- [Work order]
Although the records contain pictures, print none of them; print exactly the lines from the one with "index pip: (125, 192)" through the last line.

- [Extracted data]
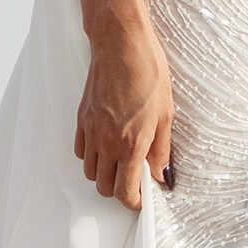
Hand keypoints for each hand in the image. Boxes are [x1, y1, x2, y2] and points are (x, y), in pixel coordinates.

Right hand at [74, 2, 174, 208]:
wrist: (121, 45)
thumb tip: (162, 175)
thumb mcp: (166, 115)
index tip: (143, 199)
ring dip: (105, 174)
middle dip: (119, 191)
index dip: (134, 202)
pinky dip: (91, 157)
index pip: (125, 192)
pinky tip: (106, 146)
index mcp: (130, 145)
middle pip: (104, 187)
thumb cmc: (148, 74)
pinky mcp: (82, 119)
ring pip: (90, 171)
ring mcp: (91, 131)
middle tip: (135, 182)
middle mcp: (106, 143)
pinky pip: (81, 151)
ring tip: (121, 163)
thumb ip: (161, 150)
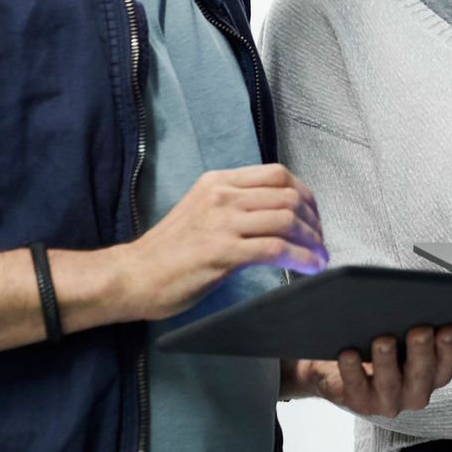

- [Written answer]
index pip: (125, 192)
pinky tip: (106, 146)
index mcp: (130, 145)
middle pip: (104, 187)
thumb cmc: (148, 74)
pinky mcp: (82, 119)
ring pip: (90, 171)
ring mcp: (91, 131)
middle tip: (135, 182)
middle mcp: (106, 143)
pinky pip: (81, 151)
ring tip: (121, 163)
thumb ip: (161, 150)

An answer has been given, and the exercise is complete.